___ Document ___
Marooned in KDE and Lovin’ It

I hadn’t much of a thought of KDE before. When I first started Linux I did as most people did and tried Ubuntu, and I was in love. Gnome did just about everything I needed to do and was endlessly customizable. I heard braggarts before yarn about KDE but I thought, “why bother?” I had tried KDE before, oh, it must have been 10 years ago. It seemed like a rock to me then, nothing much I could do with it, too much like Windows. I had also tried Gnome when it wasn’t much more than a panel, and gave up Linux. Now, when I installed KDE 4.1 on this computer is wasn’t by any desire to try KDE, it’s just Gnome wasn’t available. There’s a problem in Gentoo land that Gnome 2.24 hasn’t quite hit the treeyet. Some problem with gnome-session and a good enough problem that developers are working on a proper fix. So I needed a desktop and went and installed KDE.

After installing my initial thought was, “WTF!!!… where is my desktop!” I had no desktop anymore! I had always used my desktop to organize projects before. What was KDE doing ruining all this space? Then I learned about plasmoids.

I had offhandedly heard of plasmoids somewhere and forgot it as the concept just sounded odd. Well plasmoids can be best defined as desktop tools, Mac OS X users would call them widgets. I learned that there is a folder plasmoid that I was able to add to the desktop. And it does it so in a nice organized way:

Folder Plasmoid

KDE4 has some nice features like support built into the application for adding new themes, icons, wallpapers from KDE’s program menu far surpasses Gnome’s in ease of use and program design (i.e. don’t have to wait 10 seconds for it to open). Amarok does rock, though Amarok is still in it’s early stages from being ported from KDE 3.5. I like the System Settings program that puts all the setting in one window like Mac OS X. And KDE sessions behave and save sessions like you’d expect them too and are not broken like Gnome’s.

KDE Tips

A few tips to those willing to try KDE 4.

Emerge KDE-what?

To try KDE 4 I’d recommend using the “kdebase-meta” package. There’s a kdebase light package (kdebase-startkde) that will pretty much just be a desktop and a kde mega package (kde-meta) that installs every possible kde 4 app possible. I found that kdebase-meta was a good comprimise along with adding:

ark - file-roller for KDE
gwenview - image viewer
okular - pdf viewing
kontact - personal information manager
kopete - instant messaging client
kmix - mixer for sound
kompare - kde diff utility
kgpg - needed for several KDE admin tasks

Link Wallpaper Folder

To add downloaded wallpapers to KDE4 best to create a link to them:

ln -s ~/.kde4/share/wallpapers/ ~/My\ Wallpapers

To Fix a Broken Saved Session

rm ~/.kde4/share/config/session/*

Setup Keyboard Volume Keys

emerge kmix

Open System Settings and goto “Keyboard and Mice > Keyboard Shortcuts”.

In “KDE component” select Kmix then the component you wish to change followed by the custom button.

Tired of 22 uh minus 12=

To have a non-military time clock, open System Settings > Regional & Language > Time and Dates Tab and select time to: pH:MM:SS AMPM.
___
- To be done
Repeat word for word the stretch of the KDE post from "Marooned in KDE" through "and installed KDE.". Rely on the KDE post and nothing else.
___ Data excerpts ___
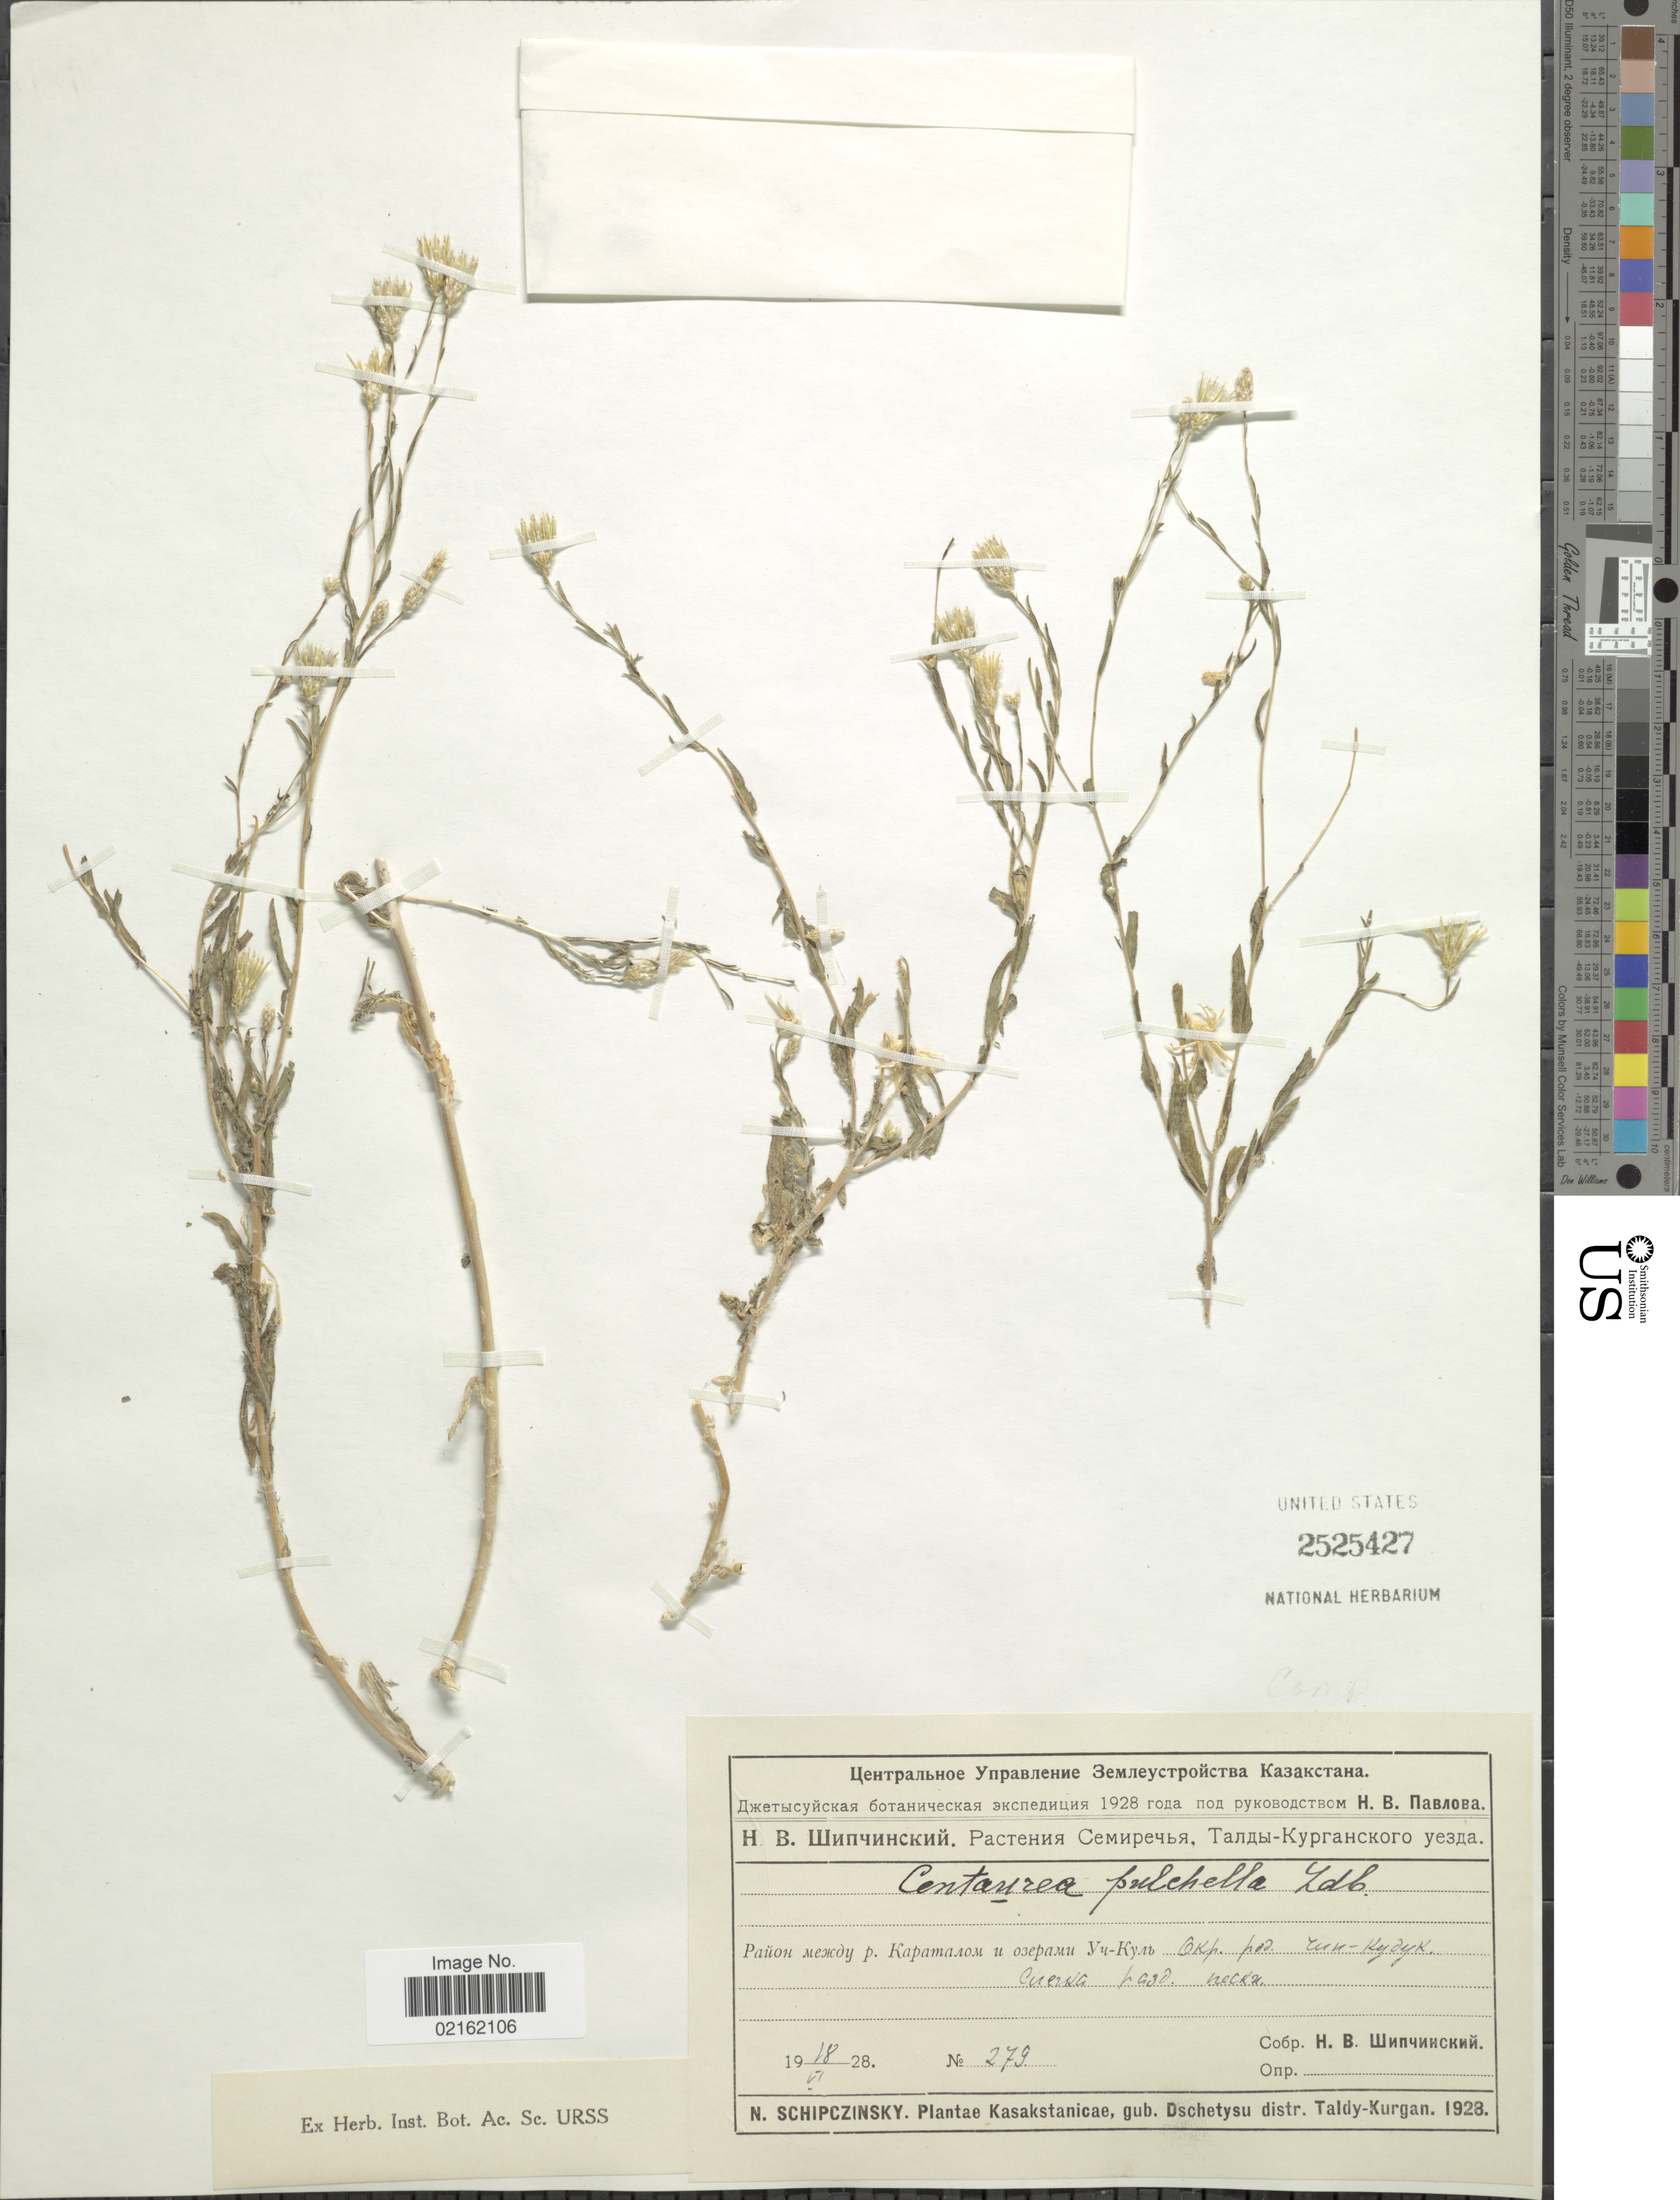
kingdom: Plantae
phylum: Tracheophyta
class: Magnoliopsida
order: Asterales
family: Asteraceae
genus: Centaurea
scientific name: Centaurea pulchella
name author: Ledeb.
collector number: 279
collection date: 1928-06-18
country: Kazakhstan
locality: X, gub. Dschetysu distr. Taldy-Kurgan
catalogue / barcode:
___
- Task result
Marooned in KDE and Lovin’ It

I hadn’t much of a thought of KDE before. When I first started Linux I did as most people did and tried Ubuntu, and I was in love. Gnome did just about everything I needed to do and was endlessly customizable. I heard braggarts before yarn about KDE but I thought, “why bother?” I had tried KDE before, oh, it must have been 10 years ago. It seemed like a rock to me then, nothing much I could do with it, too much like Windows. I had also tried Gnome when it wasn’t much more than a panel, and gave up Linux. Now, when I installed KDE 4.1 on this computer is wasn’t by any desire to try KDE, it’s just Gnome wasn’t available. There’s a problem in Gentoo land that Gnome 2.24 hasn’t quite hit the treeyet. Some problem with gnome-session and a good enough problem that developers are working on a proper fix. So I needed a desktop and went and installed KDE.